Bile rose in Nell’s throat. Pain and self-disgust cut off her breath. It wasn’t Hannah’s fault that she was perfect…and lovable. And a catch. Or that I misinterpreted the way you looked at me every so often when we were together, maybe because I was so desperate for you to care.

Nell wanted to run. To hide. Instead she notched her chin higher and stood her ground.

 She would live this down.

But how long would this hideous, overwhelming feeling of loss haunt me? How long will I covet this man who belongs to my sister, this man who can never love me no matter how I hoped he could?

How long do I have to hate myself for feeling so inferior to Hannah and so awful for wanting him?

Someone called to her. “Nell? Your toast?”

How can I possibly make my toast with him watching, knowing… and despising me for throwing myself at him half-naked last night?

If I open my mouth, I’ll crack into a thousand pieces or say the wrong thing and then everyone will know I love him—including Hannah.

I’ll hurt her, crush her, on her wedding day that she’s planned so carefully, and I don’t want to do that. I love her. I really do.  It’s just that I…I want to be loved too.
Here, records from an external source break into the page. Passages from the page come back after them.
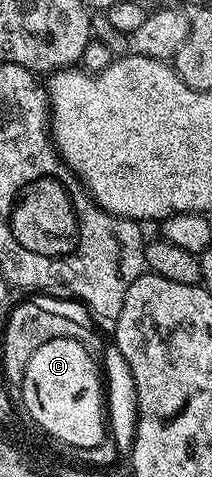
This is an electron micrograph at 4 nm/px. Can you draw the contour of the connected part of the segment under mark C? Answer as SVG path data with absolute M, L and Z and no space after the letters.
M51 339L31 355L27 371L23 375L22 389L25 409L45 432L63 443L73 444L75 448L95 447L107 437L107 417L103 412L103 377L99 372L98 362L88 353L86 346L75 339Z

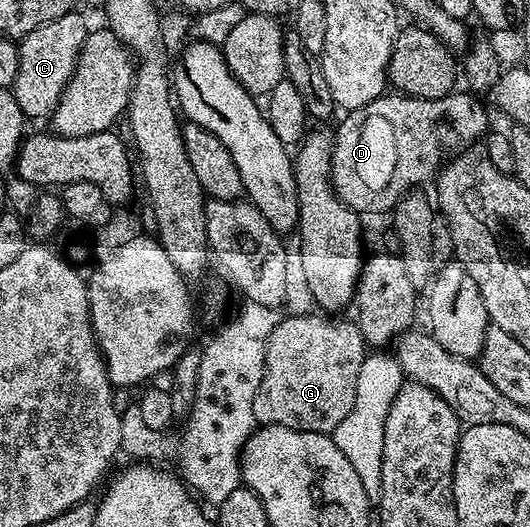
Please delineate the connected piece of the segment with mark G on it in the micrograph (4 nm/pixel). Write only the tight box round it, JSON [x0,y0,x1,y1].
[253,314,369,433]

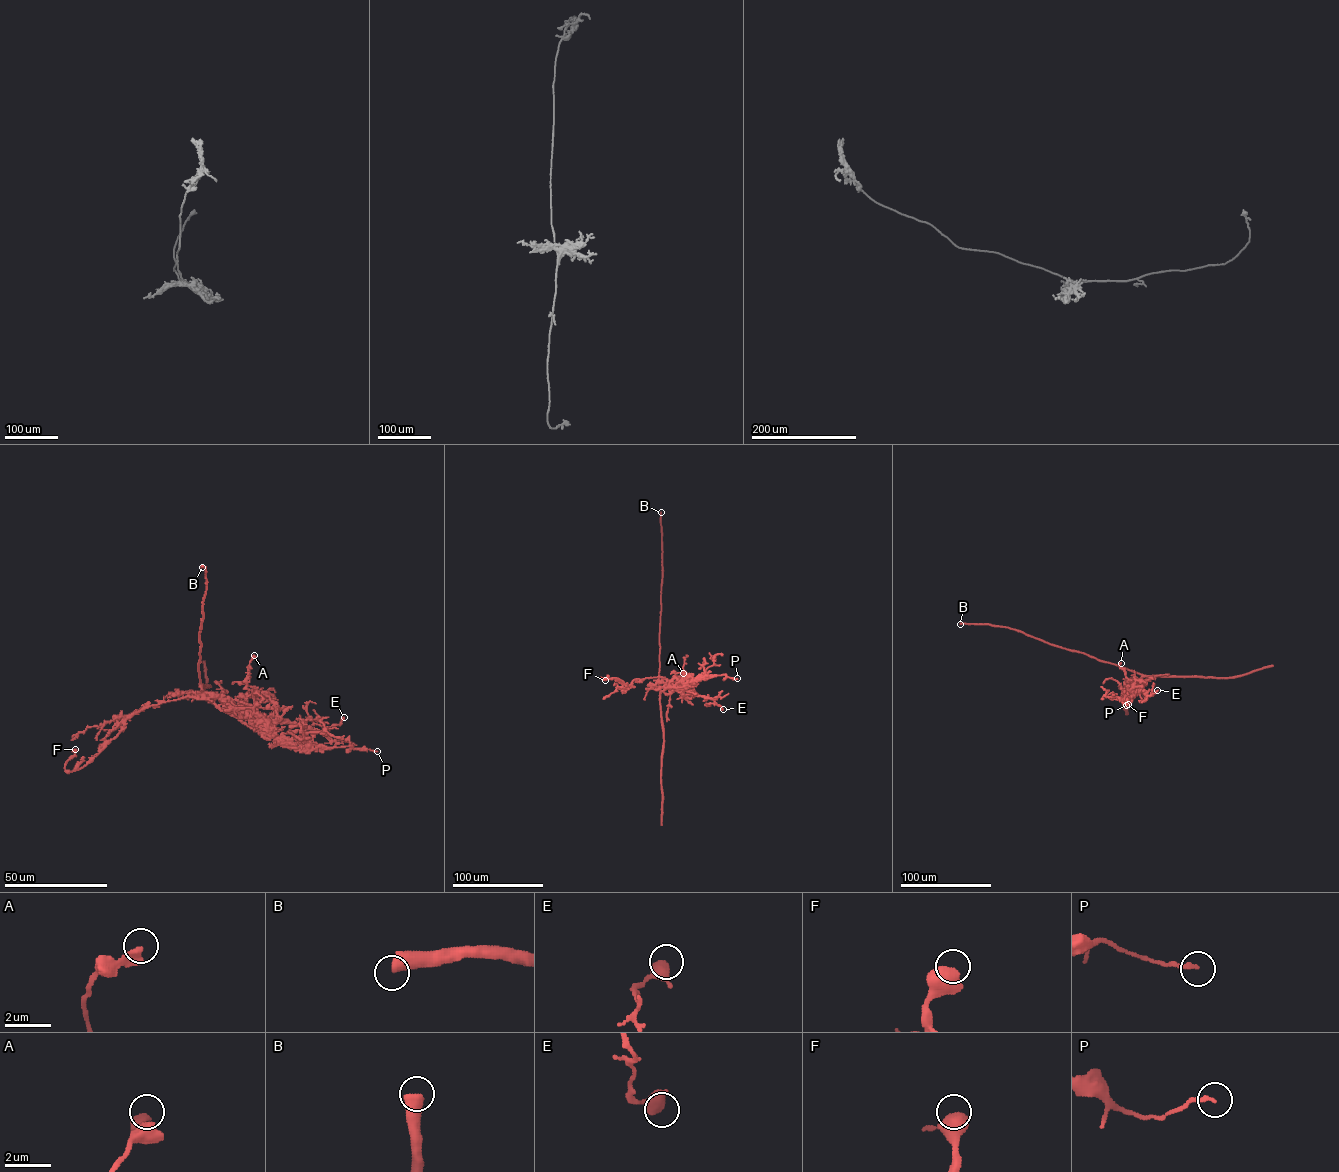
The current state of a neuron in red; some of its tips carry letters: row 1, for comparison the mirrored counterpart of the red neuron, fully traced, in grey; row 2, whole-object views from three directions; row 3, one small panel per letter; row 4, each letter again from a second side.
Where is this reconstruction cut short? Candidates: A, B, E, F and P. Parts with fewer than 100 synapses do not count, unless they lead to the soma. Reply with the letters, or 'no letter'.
B

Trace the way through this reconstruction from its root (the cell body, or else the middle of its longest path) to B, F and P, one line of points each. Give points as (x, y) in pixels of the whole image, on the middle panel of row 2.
B: (659, 666), (661, 512)
F: (659, 666), (659, 696), (669, 686), (664, 678), (635, 679), (628, 686), (616, 678), (600, 678), (605, 680)
P: (659, 666), (659, 696), (667, 688), (682, 687), (688, 681), (711, 674), (726, 674), (737, 678)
He’s hers. I have to accept that. And move on.

I can’t do this. I can’t.

You have to.

Chapter Two

Nell’s hands refused to stop shaking as she fingered her scribbled notes, incomprehensible now because of her blurred vision, dyslexia, overwrought state and the ink that had smeared from her tears. She was not good at speeches the way Hannah and her father were.

“I won’t cry again!” she told herself.

Taking a breath, she fought to ignore the dazzling glimmer of glamorous wedding guests near Colt, all who were staring expectantly at her.
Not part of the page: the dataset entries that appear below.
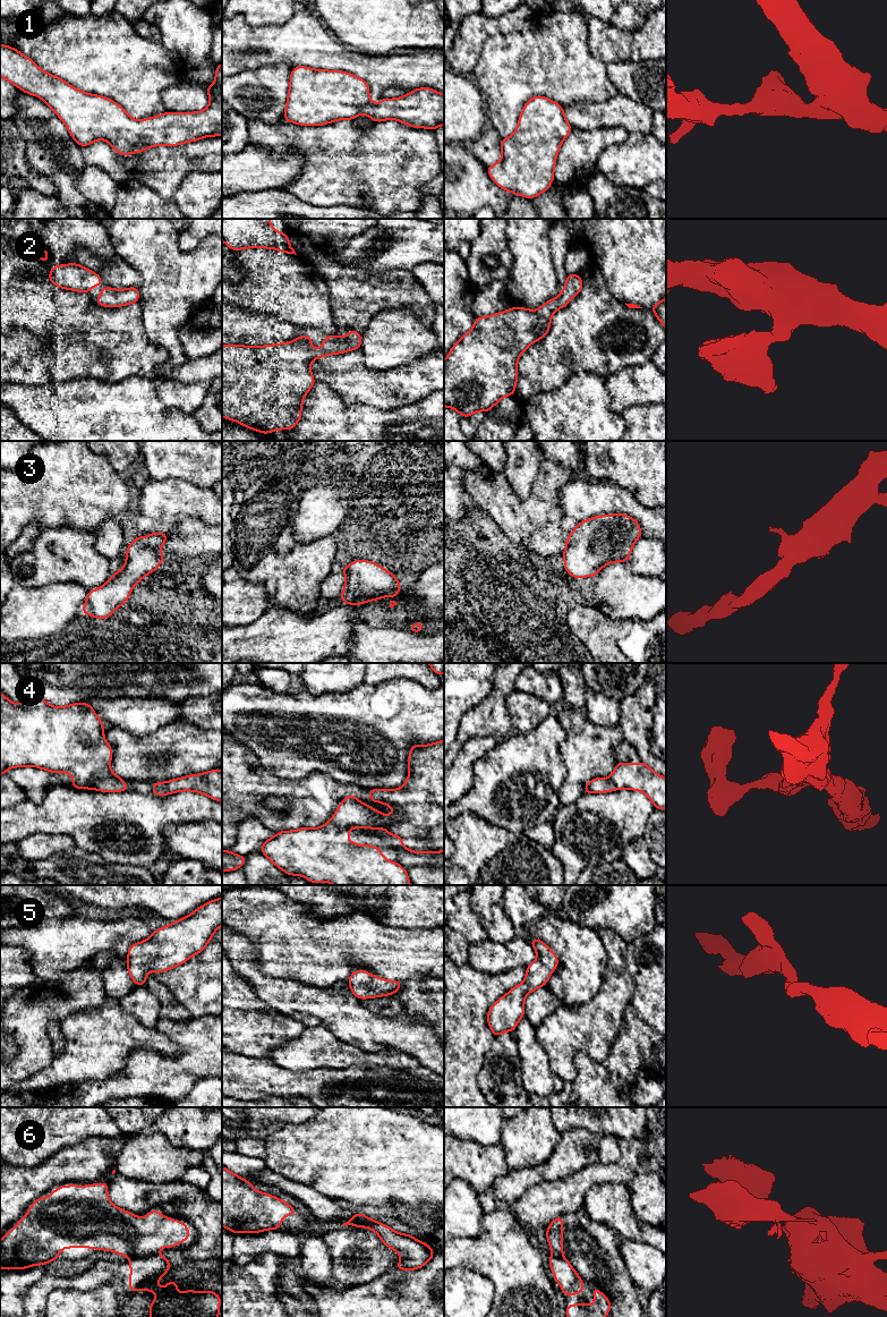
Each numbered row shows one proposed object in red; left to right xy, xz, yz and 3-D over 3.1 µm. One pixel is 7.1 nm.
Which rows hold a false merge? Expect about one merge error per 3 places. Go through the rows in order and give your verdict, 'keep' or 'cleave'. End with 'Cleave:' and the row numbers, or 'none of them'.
1: keep
2: keep
3: keep
4: keep
5: keep
6: cleave
Cleave: 6

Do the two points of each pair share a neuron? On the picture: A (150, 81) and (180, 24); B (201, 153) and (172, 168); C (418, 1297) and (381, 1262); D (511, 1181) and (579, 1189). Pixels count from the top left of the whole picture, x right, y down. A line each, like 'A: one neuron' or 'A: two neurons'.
A: two neurons
B: one neuron
C: two neurons
D: two neurons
Deep breath. You can do it.

Colt’s narrowed eyes drilled her, scorched her, exactly as they had last night when she’d popped out of that cake wearing a few strips of strategically placed silver and landed in his arms.

Don’t look at him. Don’t think about last night and how it felt when he looked at you before he pulled himself together, how it felt when his arms tightened around you for that split second before he threw you aside.

She took two more long breaths, but they did nothing to fill the empty ache in her chest.

Pull yourself together.

Make the toast.

Get it over with!

Nell tucked a couple of escaped tendrils of her dark hair behind her ear. I can do this.

The hollow space in Nell’s heart expanded. How would she endure feeling left out over and over again as she watched Colt and Hannah play the perfect, adoring, married couple at every family holiday for the rest of her life?